DIRECTION 1: Please report each line of the entries that contains the string "kern".

READING PASSAGE:
━━━━━━━━━━

Flexible vs static branching (Git vs Clearcase/Accurev)
My question is about the way in which Git handles branches: whenever you branch from a commit, this branch won’t ever receive changes from the parent branch unless you force it with a merge.
But in other systems such us Clearcase or Accurev, you can specify how branches get filled with some sort of inheritance mechanism: I mean, with Clearcase, using a config_spec, you can say “get all the files modified on branch /main/issue001 and then continue with the ones on /main or with this specific baseline”.
In Accurev you also have a similar mechanism which let’s streams receive changes from upper branches (streams how they call them) without merging or creating a new commit on the branch.
Don’t you miss this while using Git? Can you enumerate scenarios where this inheritance is a must?
Thanks
Update Please read VonC answer below to actually focus my question. Once we agree "linear storage" and DAG based SCMs have different capabilities, my question is: which are the real life scenarios (especially for companies more than OSS) where linear can do things not possible for DAG? Are they worth?
Solution 1:
To understand why Git does not offer some kind of what you are referring to as an "inheritance mechanism" (not involving a commit), you must first understand one of the core concepts of those SCMs (Git vs. ClearCase for instance)
ClearCase uses a linear version storage: each version of an element (file or directory) is linked in a direct linear relationship with the the previous version of the same element.
Git uses a DAG - Directed Acyclic Graph: each "version" of a file is actually part of a global set of changes in a tree that is itself part of a commit. The previous version of that must be found in a previous commit, accessible through a single directed acyclic graph path.
In a linear system, a config spec can specify several rules for achieving the "inheritance" you see (for a given file, first select a certain version, and if not present, then select another version, and if not present, then select a third, and so on).
The branch is a fork in a linear history a given version for a given select rule (all the other select rules before that one still apply, hence the "inheritance" effect)
In a DAG, a commit represents all the "inheritance" you will ever get; there is no "cumulative" selection of versions. There is only one path in this graph to select all the files you will see at this exact point (commit).
A branch is just a new path in this graph.
To apply, in Git, some other versions, you must either:
- merge into your branch some other commit (like in the git pull" mentioned by stsquad's answer) or
- rebase your branch (as Greg mentions)
But since Git is a DAG-based SCM, it will always result in a new commit.
What you are "losing" with Git is some kind of "composition" (when you are selecting different versions with different successive select rules), but that would not be practical in a DVCS (as in "Distributed"): when you are making a branch with Git, you need to do so with a starting point and a content clearly defined and easily replicated to other repositories.
In a purely central VCS, you can define your workspace (in ClearCase, your "view", either snapshot or dynamic) with whatever rules you want.
unknown-google adds in the comment (and in his question above):
So, once we see the two models can achieve different things (linear vs DAG), my question is: which are the real life scenarios (especially for companies more than OSS) where linear can do things not possible for DAG? Are they worth it?

━━━━━━━━━━

MATERIAL TO PROCESS:
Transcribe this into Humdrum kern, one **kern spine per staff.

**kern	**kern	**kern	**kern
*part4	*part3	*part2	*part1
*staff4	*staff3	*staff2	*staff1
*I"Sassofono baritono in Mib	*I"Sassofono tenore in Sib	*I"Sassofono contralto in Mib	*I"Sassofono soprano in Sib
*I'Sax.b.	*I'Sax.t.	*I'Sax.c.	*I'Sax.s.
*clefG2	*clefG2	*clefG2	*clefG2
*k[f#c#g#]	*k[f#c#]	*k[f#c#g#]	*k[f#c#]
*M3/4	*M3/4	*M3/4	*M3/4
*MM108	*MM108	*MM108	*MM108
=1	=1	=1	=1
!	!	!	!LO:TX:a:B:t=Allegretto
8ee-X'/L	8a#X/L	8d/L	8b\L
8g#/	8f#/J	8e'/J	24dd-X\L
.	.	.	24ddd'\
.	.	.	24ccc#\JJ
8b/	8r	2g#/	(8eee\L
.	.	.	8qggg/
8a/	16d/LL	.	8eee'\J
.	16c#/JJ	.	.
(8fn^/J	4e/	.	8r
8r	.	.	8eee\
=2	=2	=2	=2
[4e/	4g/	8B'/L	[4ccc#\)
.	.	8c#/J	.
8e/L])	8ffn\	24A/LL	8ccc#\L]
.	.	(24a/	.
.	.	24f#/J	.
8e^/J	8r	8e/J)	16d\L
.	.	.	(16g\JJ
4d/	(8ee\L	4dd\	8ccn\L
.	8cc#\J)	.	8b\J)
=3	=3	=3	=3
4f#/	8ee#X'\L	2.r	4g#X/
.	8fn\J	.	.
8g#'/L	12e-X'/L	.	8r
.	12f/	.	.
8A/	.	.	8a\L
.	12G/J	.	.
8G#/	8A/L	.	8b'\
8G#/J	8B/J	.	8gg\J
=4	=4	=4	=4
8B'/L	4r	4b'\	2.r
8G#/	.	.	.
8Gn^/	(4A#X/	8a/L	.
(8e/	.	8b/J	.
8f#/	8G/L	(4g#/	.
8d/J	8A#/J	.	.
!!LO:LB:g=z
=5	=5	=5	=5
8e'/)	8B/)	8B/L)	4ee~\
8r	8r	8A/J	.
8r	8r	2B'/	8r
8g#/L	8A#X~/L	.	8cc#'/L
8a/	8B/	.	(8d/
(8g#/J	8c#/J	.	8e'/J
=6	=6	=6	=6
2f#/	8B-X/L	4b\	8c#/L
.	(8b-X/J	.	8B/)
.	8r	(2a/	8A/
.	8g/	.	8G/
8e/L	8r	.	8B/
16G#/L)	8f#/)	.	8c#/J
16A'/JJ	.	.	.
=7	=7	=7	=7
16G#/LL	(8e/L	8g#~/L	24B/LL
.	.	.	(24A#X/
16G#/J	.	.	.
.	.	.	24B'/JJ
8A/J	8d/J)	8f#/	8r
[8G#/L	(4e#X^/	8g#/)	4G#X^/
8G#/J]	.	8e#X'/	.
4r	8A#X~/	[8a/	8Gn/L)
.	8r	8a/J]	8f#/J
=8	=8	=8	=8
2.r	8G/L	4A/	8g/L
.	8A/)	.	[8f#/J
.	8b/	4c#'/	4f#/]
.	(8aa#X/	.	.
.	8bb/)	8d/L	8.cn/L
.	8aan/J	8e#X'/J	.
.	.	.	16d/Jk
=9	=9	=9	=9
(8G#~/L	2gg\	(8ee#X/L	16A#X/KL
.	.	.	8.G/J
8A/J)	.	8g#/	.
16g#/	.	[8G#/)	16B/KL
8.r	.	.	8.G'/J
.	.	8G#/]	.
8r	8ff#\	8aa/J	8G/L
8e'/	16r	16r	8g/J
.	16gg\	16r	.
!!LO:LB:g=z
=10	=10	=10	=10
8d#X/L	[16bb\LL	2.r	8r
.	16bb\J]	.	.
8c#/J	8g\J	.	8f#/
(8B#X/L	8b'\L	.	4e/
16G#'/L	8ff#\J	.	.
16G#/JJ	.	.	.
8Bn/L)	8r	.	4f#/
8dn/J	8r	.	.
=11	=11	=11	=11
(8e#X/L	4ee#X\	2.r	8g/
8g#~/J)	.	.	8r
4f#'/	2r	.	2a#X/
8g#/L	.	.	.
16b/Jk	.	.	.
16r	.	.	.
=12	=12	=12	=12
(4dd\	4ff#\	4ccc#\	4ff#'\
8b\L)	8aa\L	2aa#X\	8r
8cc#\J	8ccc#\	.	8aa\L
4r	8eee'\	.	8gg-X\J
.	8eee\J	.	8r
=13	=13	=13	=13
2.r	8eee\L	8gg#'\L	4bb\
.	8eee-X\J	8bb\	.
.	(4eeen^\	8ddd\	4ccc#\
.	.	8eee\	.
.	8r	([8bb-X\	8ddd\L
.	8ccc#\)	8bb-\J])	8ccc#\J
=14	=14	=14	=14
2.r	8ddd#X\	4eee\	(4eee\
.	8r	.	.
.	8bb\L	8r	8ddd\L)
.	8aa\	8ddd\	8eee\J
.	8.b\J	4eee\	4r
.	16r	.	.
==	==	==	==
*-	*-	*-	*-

━━━━━━━━━━

DIRECTION 2: According to the Git branching thread, what kind of version storage does ClearCase use?

TASK OUTPUT 1:
Transcribe this into Humdrum kern, one **kern spine per staff.
**kern	**kern	**kern	**kern

TASK OUTPUT 2: Linear version storage.